The owner of Kyiv Post says that it is only a temporary closure and that the paper will be relaunched bigger and better. In contrast, a statement by the employees claims that the owner tries to control the editorial line.
For the last 26 years, Kyiv Post has been the biggest and most trusted Ukrainian media outlet in English for foreigners living in and outside Ukraine. However, that might all have changed now. Yesterday, Kyiv Post announced that they are closing “for a short time” by immediate effect, and all employees at Kyiv Post also were fired.
“God bless all of us. One day, we hope to reopen the newspaper bigger and better. I thank the entire Kyiv Post team and Brian Bonner (the now-former editor-in-chief) for his service to Ukraine and independent journalism in the past 25 years,” said the owner of the paper the businessman Adnan Kivan in a statement on Kyiv Post.
The former employees argue that Kivan, who bought the paper in 2018, wants to relaunch the paper as a Ukrainian-language news site. Furthermore, they say that he wants to control the editorial line at the paper.
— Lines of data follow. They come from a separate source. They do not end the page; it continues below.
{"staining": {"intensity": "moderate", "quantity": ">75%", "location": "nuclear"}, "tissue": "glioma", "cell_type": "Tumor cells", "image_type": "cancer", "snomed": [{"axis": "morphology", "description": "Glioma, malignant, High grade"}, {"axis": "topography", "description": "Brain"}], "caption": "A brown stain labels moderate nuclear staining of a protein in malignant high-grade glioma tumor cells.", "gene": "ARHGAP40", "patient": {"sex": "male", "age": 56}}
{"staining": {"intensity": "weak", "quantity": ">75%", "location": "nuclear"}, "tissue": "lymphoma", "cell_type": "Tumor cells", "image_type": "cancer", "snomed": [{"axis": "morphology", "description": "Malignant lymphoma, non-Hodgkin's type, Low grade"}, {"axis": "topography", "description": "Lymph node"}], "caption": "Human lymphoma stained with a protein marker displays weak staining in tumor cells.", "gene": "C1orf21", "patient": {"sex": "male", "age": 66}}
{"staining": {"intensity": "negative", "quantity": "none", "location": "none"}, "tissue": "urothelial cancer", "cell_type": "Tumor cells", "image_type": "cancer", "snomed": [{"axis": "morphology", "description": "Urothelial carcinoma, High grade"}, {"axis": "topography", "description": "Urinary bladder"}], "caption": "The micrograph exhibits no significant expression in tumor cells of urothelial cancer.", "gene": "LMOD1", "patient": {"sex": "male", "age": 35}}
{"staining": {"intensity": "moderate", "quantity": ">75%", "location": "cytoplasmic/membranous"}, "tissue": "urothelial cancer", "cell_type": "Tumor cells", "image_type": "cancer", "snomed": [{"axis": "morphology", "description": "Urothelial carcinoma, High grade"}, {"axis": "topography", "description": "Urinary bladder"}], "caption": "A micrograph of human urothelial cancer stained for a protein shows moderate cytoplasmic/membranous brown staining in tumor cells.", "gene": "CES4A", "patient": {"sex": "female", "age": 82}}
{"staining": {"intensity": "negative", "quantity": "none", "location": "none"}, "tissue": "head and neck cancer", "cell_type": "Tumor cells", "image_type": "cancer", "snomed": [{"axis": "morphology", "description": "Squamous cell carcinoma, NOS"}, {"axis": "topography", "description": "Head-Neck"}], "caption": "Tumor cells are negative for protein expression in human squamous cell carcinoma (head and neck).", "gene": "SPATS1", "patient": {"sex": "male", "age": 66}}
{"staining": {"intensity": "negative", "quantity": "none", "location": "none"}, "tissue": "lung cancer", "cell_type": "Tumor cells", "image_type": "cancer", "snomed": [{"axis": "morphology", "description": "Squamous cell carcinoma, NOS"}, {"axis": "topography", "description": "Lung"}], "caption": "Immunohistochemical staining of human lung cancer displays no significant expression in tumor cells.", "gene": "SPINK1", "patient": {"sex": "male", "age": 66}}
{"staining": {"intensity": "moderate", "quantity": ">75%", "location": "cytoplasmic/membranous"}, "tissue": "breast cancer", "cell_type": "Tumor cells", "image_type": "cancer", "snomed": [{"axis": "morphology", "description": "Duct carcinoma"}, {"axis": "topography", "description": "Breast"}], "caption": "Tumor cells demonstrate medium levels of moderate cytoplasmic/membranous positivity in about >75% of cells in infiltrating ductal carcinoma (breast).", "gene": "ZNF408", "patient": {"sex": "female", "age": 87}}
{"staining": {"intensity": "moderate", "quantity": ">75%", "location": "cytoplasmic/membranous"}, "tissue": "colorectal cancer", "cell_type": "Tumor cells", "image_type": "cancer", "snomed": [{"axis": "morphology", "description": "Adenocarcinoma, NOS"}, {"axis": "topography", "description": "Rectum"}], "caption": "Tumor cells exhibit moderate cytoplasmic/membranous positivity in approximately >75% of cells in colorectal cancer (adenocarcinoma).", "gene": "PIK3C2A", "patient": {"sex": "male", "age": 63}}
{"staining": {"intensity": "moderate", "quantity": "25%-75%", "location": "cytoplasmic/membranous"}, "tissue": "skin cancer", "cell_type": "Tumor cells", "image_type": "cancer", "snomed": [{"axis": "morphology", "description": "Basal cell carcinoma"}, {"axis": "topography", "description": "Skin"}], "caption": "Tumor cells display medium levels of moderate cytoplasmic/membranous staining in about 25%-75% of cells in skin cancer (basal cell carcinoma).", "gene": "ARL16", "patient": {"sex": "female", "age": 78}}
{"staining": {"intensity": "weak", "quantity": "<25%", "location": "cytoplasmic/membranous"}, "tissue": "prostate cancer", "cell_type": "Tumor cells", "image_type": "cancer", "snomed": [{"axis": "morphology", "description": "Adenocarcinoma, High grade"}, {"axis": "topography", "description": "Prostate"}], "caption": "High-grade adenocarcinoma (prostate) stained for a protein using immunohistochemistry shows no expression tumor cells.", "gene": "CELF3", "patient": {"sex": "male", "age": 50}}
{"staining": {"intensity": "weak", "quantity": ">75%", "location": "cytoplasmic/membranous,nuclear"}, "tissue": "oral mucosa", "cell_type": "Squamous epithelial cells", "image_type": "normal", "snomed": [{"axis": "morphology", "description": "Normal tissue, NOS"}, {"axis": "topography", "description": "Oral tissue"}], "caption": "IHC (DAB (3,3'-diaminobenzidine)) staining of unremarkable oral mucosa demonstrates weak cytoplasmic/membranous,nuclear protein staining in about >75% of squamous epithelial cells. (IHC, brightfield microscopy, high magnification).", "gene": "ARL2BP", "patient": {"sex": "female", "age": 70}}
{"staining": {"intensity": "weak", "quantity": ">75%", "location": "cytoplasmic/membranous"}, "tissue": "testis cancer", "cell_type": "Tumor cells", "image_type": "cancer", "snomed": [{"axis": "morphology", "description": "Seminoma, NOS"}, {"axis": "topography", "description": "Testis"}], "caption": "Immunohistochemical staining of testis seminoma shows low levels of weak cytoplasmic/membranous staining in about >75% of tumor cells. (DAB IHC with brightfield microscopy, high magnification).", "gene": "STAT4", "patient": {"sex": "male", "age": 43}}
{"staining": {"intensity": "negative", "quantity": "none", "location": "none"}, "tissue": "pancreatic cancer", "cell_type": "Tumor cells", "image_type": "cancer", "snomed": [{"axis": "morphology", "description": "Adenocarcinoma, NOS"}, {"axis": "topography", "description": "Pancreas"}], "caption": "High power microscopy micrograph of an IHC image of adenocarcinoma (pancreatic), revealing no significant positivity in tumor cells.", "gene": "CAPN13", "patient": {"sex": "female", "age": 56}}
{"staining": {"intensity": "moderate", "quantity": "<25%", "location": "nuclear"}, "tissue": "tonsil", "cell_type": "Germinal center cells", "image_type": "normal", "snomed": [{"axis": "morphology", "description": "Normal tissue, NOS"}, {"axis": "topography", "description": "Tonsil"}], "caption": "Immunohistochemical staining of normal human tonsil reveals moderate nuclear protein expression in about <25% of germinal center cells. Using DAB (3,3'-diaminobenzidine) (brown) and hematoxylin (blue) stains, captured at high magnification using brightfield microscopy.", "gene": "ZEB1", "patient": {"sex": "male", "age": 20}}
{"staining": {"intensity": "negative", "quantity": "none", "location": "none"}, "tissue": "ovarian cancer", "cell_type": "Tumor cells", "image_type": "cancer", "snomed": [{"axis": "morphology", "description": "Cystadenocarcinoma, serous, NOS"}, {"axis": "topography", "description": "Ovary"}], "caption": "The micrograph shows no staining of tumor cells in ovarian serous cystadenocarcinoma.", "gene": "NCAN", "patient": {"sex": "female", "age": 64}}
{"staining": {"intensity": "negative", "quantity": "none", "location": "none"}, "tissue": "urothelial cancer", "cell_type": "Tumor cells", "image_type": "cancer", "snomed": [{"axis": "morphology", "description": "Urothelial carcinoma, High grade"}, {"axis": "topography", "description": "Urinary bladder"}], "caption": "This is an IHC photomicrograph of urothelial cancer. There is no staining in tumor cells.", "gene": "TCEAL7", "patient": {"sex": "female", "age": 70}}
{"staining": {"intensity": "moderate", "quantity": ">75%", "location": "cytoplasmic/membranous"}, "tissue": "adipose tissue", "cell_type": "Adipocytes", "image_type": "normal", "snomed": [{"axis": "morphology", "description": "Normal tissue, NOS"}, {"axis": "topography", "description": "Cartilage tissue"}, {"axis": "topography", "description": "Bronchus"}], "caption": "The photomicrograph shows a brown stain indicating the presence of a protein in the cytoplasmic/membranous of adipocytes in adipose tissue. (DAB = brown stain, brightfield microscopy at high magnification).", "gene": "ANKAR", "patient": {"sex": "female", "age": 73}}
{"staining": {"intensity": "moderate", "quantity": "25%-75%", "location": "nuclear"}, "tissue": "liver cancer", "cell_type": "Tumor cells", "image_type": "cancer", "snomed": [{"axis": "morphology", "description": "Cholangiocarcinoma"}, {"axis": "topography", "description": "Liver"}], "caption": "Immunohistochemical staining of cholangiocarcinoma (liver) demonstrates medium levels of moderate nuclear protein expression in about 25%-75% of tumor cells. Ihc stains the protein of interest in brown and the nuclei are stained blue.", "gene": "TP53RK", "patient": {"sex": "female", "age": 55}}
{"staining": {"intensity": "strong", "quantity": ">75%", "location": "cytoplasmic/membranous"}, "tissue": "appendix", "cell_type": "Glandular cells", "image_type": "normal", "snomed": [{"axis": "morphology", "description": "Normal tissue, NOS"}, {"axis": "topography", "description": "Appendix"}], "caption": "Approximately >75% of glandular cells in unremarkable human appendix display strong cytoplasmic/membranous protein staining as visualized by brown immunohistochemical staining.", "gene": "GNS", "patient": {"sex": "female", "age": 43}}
In the statement, the former employees at Kyiv Post argue that Kivan has hired a new editor-in-chief and that they see this as him trying to get “rid of inconvenient, fair and honest journalists.”
“The Independent Kyiv Post has ceased to exist today, after 26 years,” reads a statement by the now-former employees at Kyiv Post issued online.
BREAKING!@KyivPost has been killed.
As simple as that.
Today is officially the last day of Ukraine's only major English-language newspaper. We are all fired.
This is what we all have to say about this situation.
Please, please share to spread the word arond. pic.twitter.com/yFjnuAH6NS— Illia Ponomarenko (@IAPonomarenko) November 8, 2021
Support on Twitter
The news about the closure of Kyiv Post spread quickly on social media yesterday. Several readers and former employees wrote about the importance of Kyiv Post as a critical voice in Ukraine. In addition, several current foreign correspondents in Ukraine and other post-soviet countries have worked at Kyiv Post at some point in their careers.
“Wow. The Kyiv Post, one of the last English-language news outlets in the FSU and a place where many young foreign correspondents — myself included — cut their teeth, is closing,” wrote BuzzFeed journalist Christopher Miller, who has covered Ukraine for several media outlets for several years, on Twitter.
“Saddened and deeply concerned with today’s news that the future of the KyivPost is in jeopardy. Hopeful that a resolution can soon be found and that the excellent publication will continue to be published. Free and independent media are essential for a thriving democracy,” wrote Andy Hunder, the President of the American Chamber of Commerce in Ukraine, on Twitter.
However, while most people are sad about the closure of Kyiv Post, some are arguing that Kyiv Post as an independent and critical media closed many years ago.
“KyivPost was a highly politicized media, which let propagandists like Serhii Leshchenko publish their political assassination columns vs. Poroshenko on the title page as “articles.” This media was neither independent nor serious: despite the fact, some good journalists worked there,” wrote Sergej Sumlenny, a Berlin-based Eastern Europe expert, on Twitter.
The history of Kyiv Post
It is unclear whether Kyiv Posts owner Kivan will actually relaunch the paper in Ukrainian and remove its editorial independence, as the now-former employees argue. However, the paper has had a prominent voice in the understanding of Ukraine worldwide since the American Jed Sunden founded it in 1995.
The paper has supported democracy and Western integration and especially had a significant role as a news source for foreigners during the Maidan Revolution in 2014 and the following war in Donbas and the annexation of Crimea.
The paper grew from working out of an apartment in a small flat in Kyiv in 1995 to a profitable business with more than 50 employees over the years. The paper also won awards over the years, such as when the staff won the University of Missouri Journalism School’s Medal of Honor for Distinguished Service in Journalism in 2014.
Due to its critical voice, the paper has been threatened with closure many times. Among them were attempts by the Yanukovych administration from 2010 and 2014 and a libel lawsuit against the paper by oligarch Dmytro Firtash over a story.
However, the paper has, like other newspapers today, also been faced with economic threats to its existence as well due to the decline in revenue.
“The more you learn about the Kyiv Post, the more you realize how remarkable it is that it holds its own against these behemoths. Its newsroom budget is less than $25,000 a month. It has but 19 editorial staff; it has faced repeated attacks from regime-allied oligarchs,” wrote the journalist Oliver Bullough in 2014.